I stared at them tiredly, and then looked up at her face to see if she was serious.
“What are these?” I asked, pointing at the pills.
“I don’t know. But they will help you.”
I poked at them with my finger. “I’m not going to just swallow a bunch of pills. Could you maybe bring me the bottle you got them from?”
She sighed and ran off down the hallway. In a few seconds she was back holding a small pill bottle.
I turned it over in my hand. “Corn Silk?” I asked. “Why do we even have corn silk pills?”
She shrugged. “Because they will make you feel better.” She thrust the capsules towards me again. “Just take them. Trust me.”
Trust me, said the doctor who can not read a pill bottle.
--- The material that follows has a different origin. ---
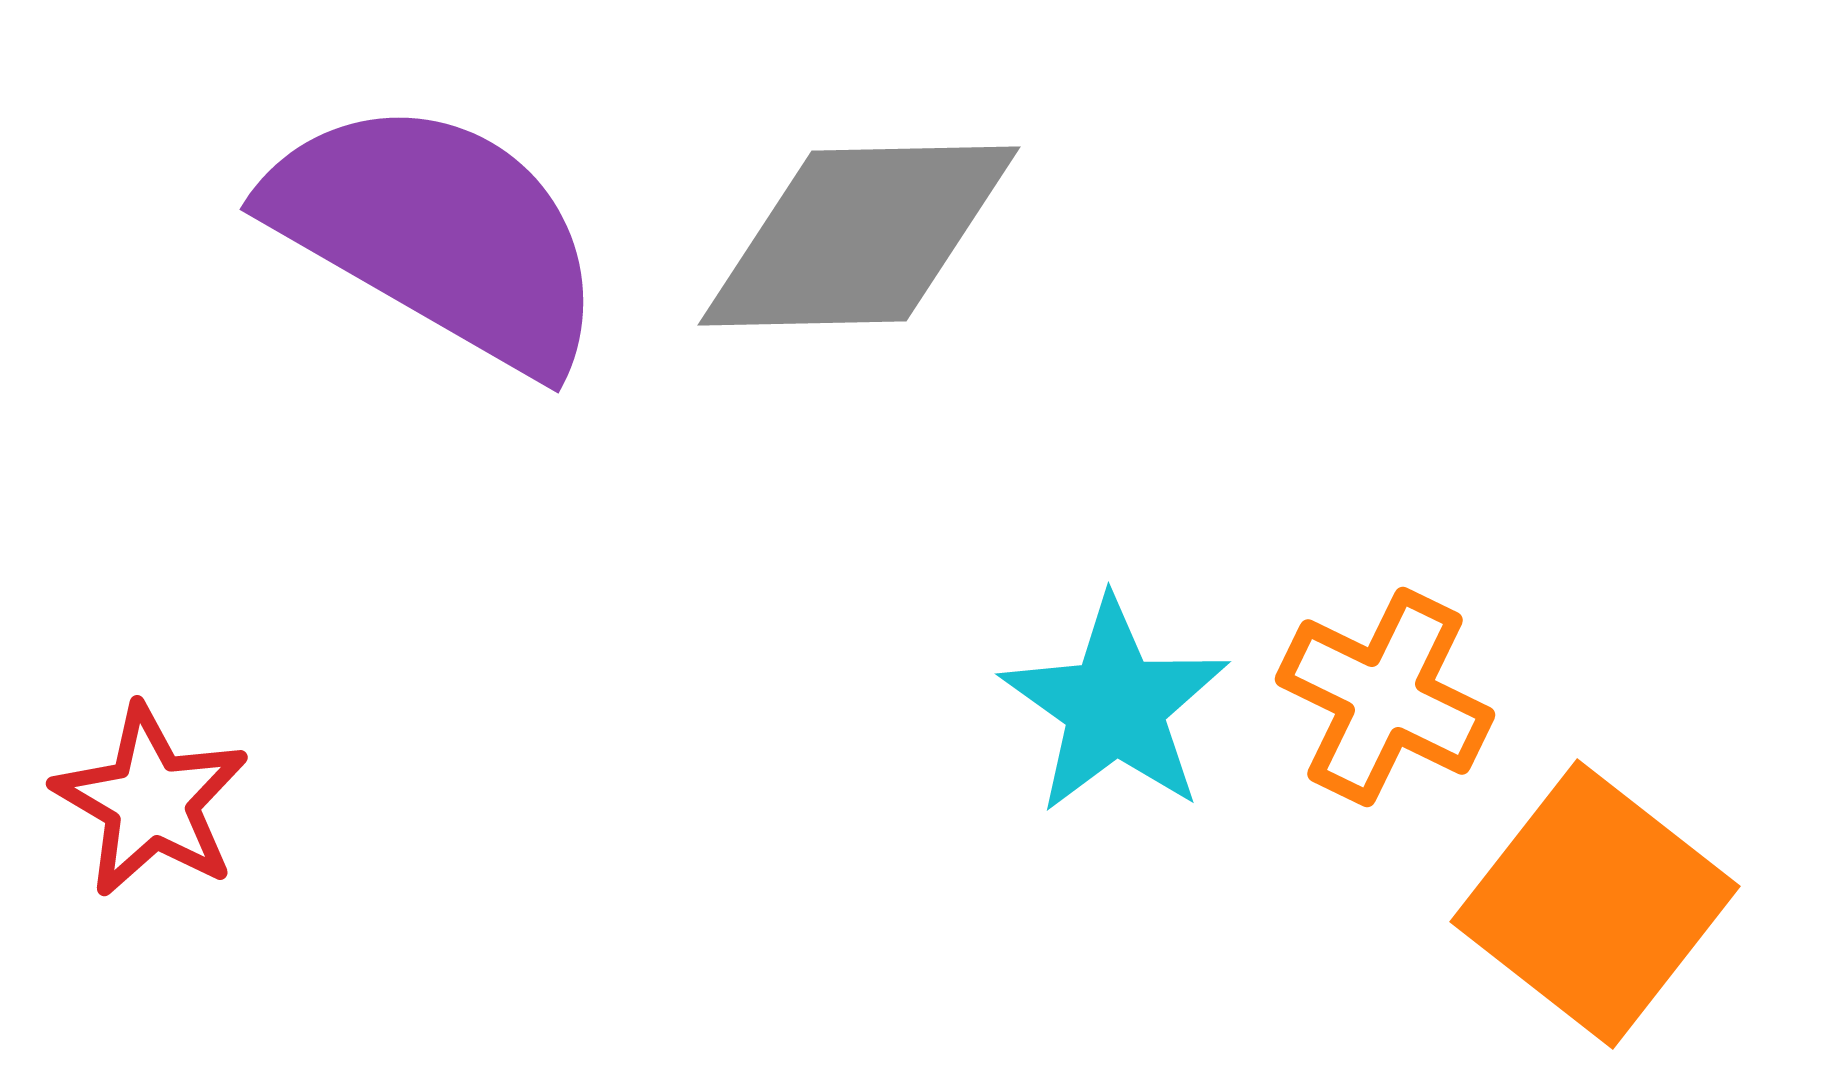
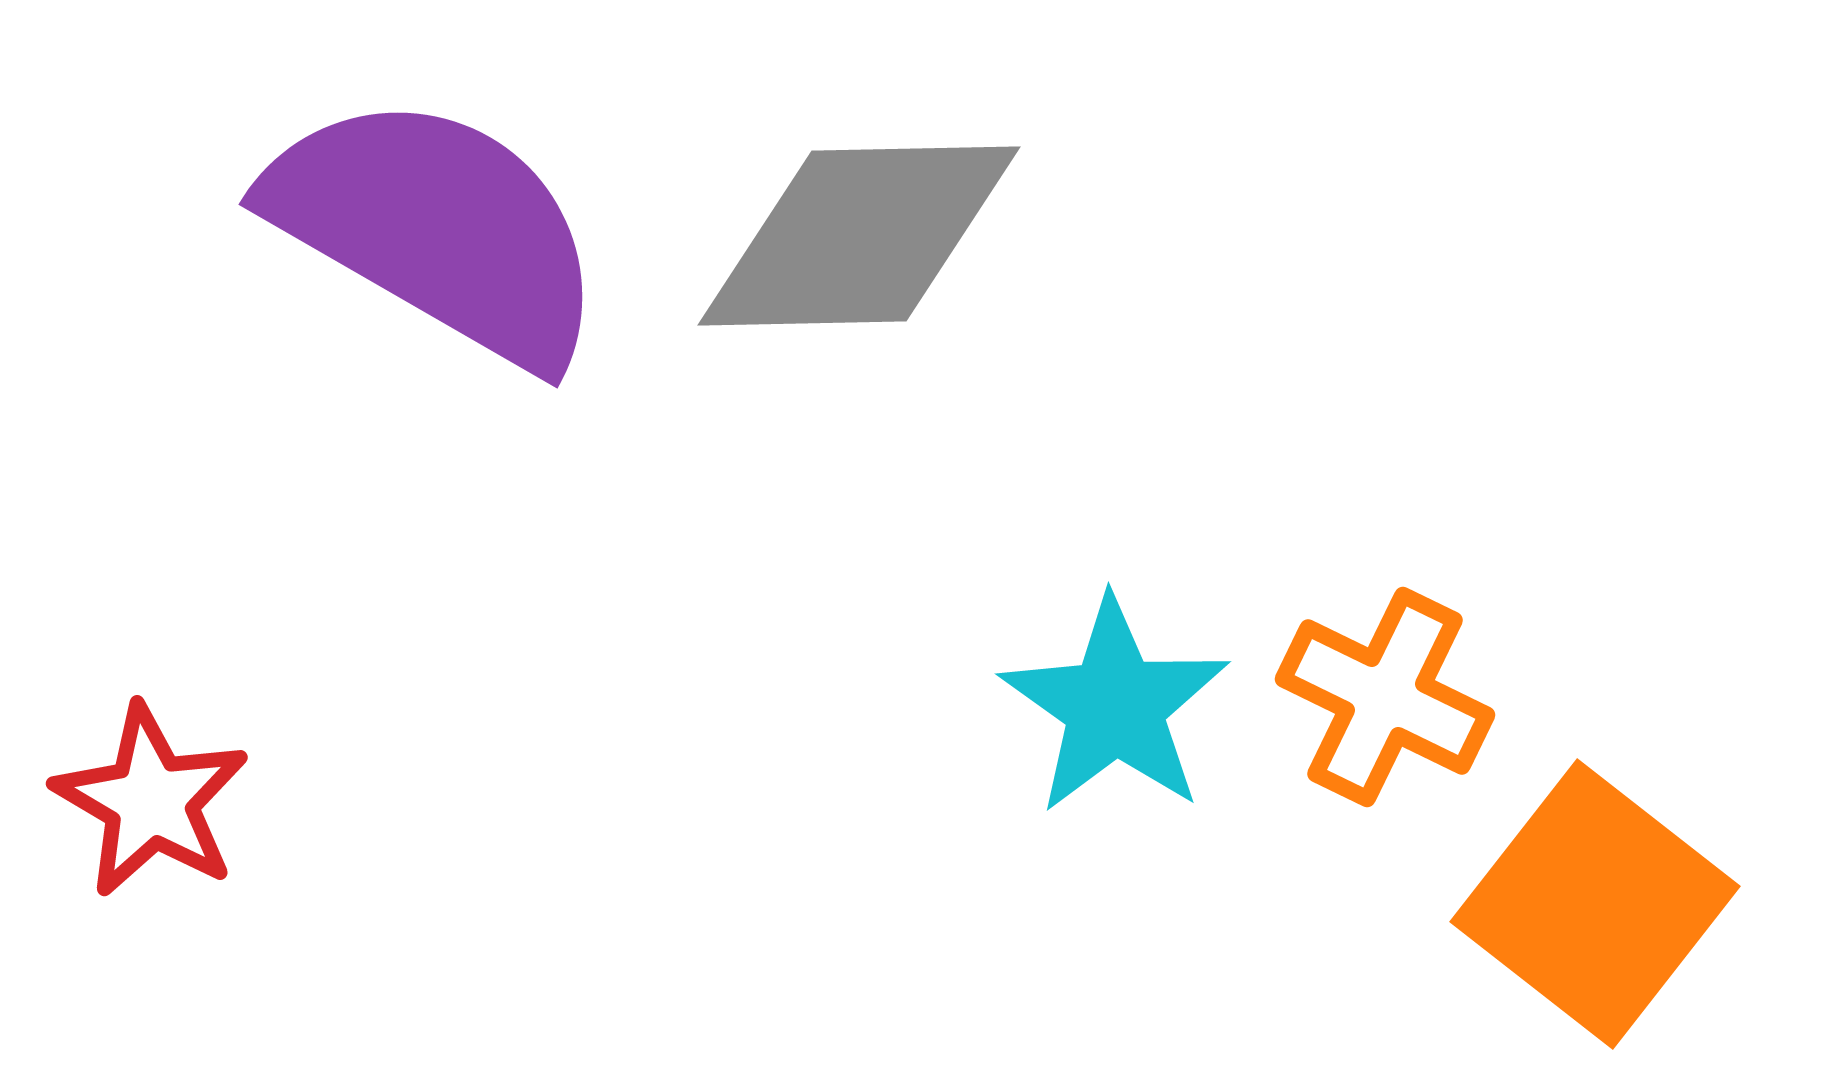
purple semicircle: moved 1 px left, 5 px up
I took one of the pills and held it in my teeth, and then washed it down with the glass of water. “Corn silk…” I mumbled. I swallowed the second one.
Maybe we would survive after all. Maybe we didn’t really need Andrea and her motherly instincts. We still had the apprentice witch doctor in the house.
I woke several hours later to a screaming little boy, and as I gently rocked him back to sleep I realized that my stomach felt fine again. In a half waking dream I saw an image of Clara floating above my bed in spirit form, shaking a rain stick, and dancing rhythmically on a blanket of hot coals. She smiled down at me, and blew a cloud of green smoke into my face as I fell back asleep.